Le document pointe du doigt le désengagement des autorités algériennes de leurs responsabilités légales et humanitaires, déléguant entièrement la gestion des camps au Front Polisario.
Le rapport, qui suit la situation des camps depuis leur création au milieu des années 1970, décrit la vie des populations sous des conditions désertiques extrêmes, avec des étés dépassant 50 degrés et des inondations violentes en hiver.
Le transfert total des compétences algériennes a créé un « vide juridique » privant les réfugiés de toute protection judiciaire, en contradiction avec les conventions internationales sur les droits des réfugiés.

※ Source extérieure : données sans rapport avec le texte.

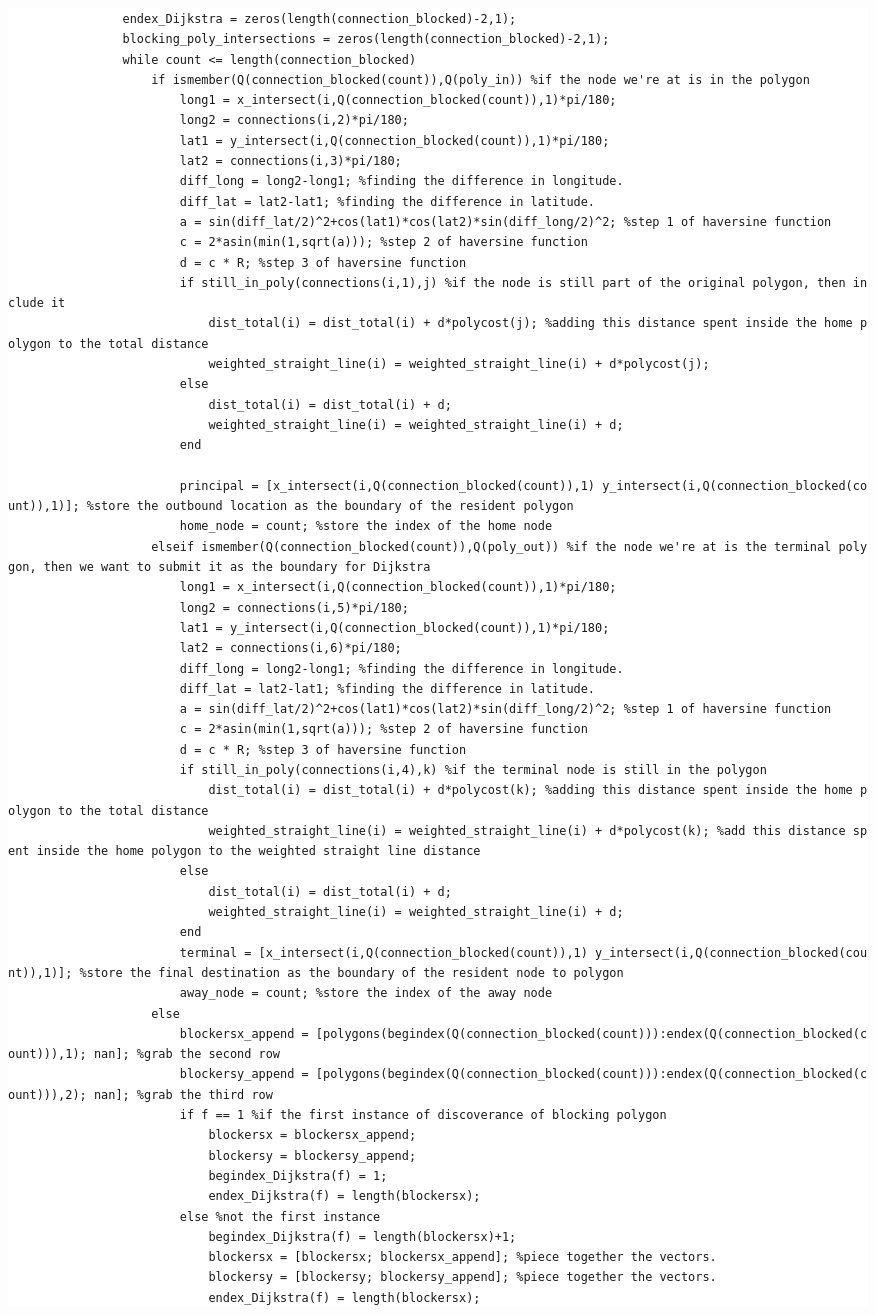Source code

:                     endex_Dijkstra = zeros(length(connection_blocked)-2,1);
                    blocking_poly_intersections = zeros(length(connection_blocked)-2,1);
                    while count <= length(connection_blocked)
                        if ismember(Q(connection_blocked(count)),Q(poly_in)) %if the node we're at is in the polygon
                            long1 = x_intersect(i,Q(connection_blocked(count)),1)*pi/180;
                            long2 = connections(i,2)*pi/180;
                            lat1 = y_intersect(i,Q(connection_blocked(count)),1)*pi/180;
                            lat2 = connections(i,3)*pi/180;
                            diff_long = long2-long1; %finding the difference in longitude. 
                            diff_lat = lat2-lat1; %finding the difference in latitude.
                            a = sin(diff_lat/2)^2+cos(lat1)*cos(lat2)*sin(diff_long/2)^2; %step 1 of haversine function
                            c = 2*asin(min(1,sqrt(a))); %step 2 of haversine function
                            d = c * R; %step 3 of haversine function
                            if still_in_poly(connections(i,1),j) %if the node is still part of the original polygon, then include it
                                dist_total(i) = dist_total(i) + d*polycost(j); %adding this distance spent inside the home polygon to the total distance
                                weighted_straight_line(i) = weighted_straight_line(i) + d*polycost(j);
                            else
                                dist_total(i) = dist_total(i) + d;
                                weighted_straight_line(i) = weighted_straight_line(i) + d;
                            end
                            
                            principal = [x_intersect(i,Q(connection_blocked(count)),1) y_intersect(i,Q(connection_blocked(count)),1)]; %store the outbound location as the boundary of the resident polygon
                            home_node = count; %store the index of the home node
                        elseif ismember(Q(connection_blocked(count)),Q(poly_out)) %if the node we're at is the terminal polygon, then we want to submit it as the boundary for Dijkstra
                            long1 = x_intersect(i,Q(connection_blocked(count)),1)*pi/180;
                            long2 = connections(i,5)*pi/180;
                            lat1 = y_intersect(i,Q(connection_blocked(count)),1)*pi/180;
                            lat2 = connections(i,6)*pi/180;
                            diff_long = long2-long1; %finding the difference in longitude. 
                            diff_lat = lat2-lat1; %finding the difference in latitude.
                            a = sin(diff_lat/2)^2+cos(lat1)*cos(lat2)*sin(diff_long/2)^2; %step 1 of haversine function
                            c = 2*asin(min(1,sqrt(a))); %step 2 of haversine function
                            d = c * R; %step 3 of haversine function
                            if still_in_poly(connections(i,4),k) %if the terminal node is still in the polygon 
                                dist_total(i) = dist_total(i) + d*polycost(k); %adding this distance spent inside the home polygon to the total distance
                                weighted_straight_line(i) = weighted_straight_line(i) + d*polycost(k); %add this distance spent inside the home polygon to the weighted straight line distance
                            else
                                dist_total(i) = dist_total(i) + d;
                                weighted_straight_line(i) = weighted_straight_line(i) + d;
                            end
                            terminal = [x_intersect(i,Q(connection_blocked(count)),1) y_intersect(i,Q(connection_blocked(count)),1)]; %store the final destination as the boundary of the resident node to polygon
                            away_node = count; %store the index of the away node
                        else
                            blockersx_append = [polygons(begindex(Q(connection_blocked(count))):endex(Q(connection_blocked(count))),1); nan]; %grab the second row
                            blockersy_append = [polygons(begindex(Q(connection_blocked(count))):endex(Q(connection_blocked(count))),2); nan]; %grab the third row
                            if f == 1 %if the first instance of discoverance of blocking polygon
                                blockersx = blockersx_append;
                                blockersy = blockersy_append;
                                begindex_Dijkstra(f) = 1;
                                endex_Dijkstra(f) = length(blockersx);
                            else %not the first instance
                                begindex_Dijkstra(f) = length(blockersx)+1;
                                blockersx = [blockersx; blockersx_append]; %piece together the vectors. 
                                blockersy = [blockersy; blockersy_append]; %piece together the vectors.
                                endex_Dijkstra(f) = length(blockersx);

Sur le plan matériel, le document souligne que les habitants des camps dépendent presque exclusivement de l’aide humanitaire internationale fournie par le Programme alimentaire mondial (PAM) et le Haut Commissariat aux réfugiés (HCR), souvent redistribuée par le Polisario.
Malgré cette assistance, la malnutrition et l’anémie restent préoccupantes, tandis que les infrastructures sanitaires et éducatives demeurent précaires.
Le rapport alerte également sur les risques environnementaux et sanitaires liés à l’absence de réseaux d’eau et d’assainissement, à la gestion rudimentaire des déchets, et à la fragilité des habitations face aux conditions climatiques extrêmes.
Du point de vue des droits humains, des cas de détentions arbitraires et de procès de civils devant des tribunaux militaires ont été relevés, ainsi que des témoignages de mauvais traitements et de restrictions à la liberté d’expression. Des allégations d’exploitation et de travaux forcés persistent également au sein des camps.
Enfin, l’Observatoire insiste sur la responsabilité de l’Algérie en tant qu’État hôte, soulignant que son désengagement a laissé des milliers de réfugiés dans des conditions « inhumaines » depuis près d’un demi-siècle.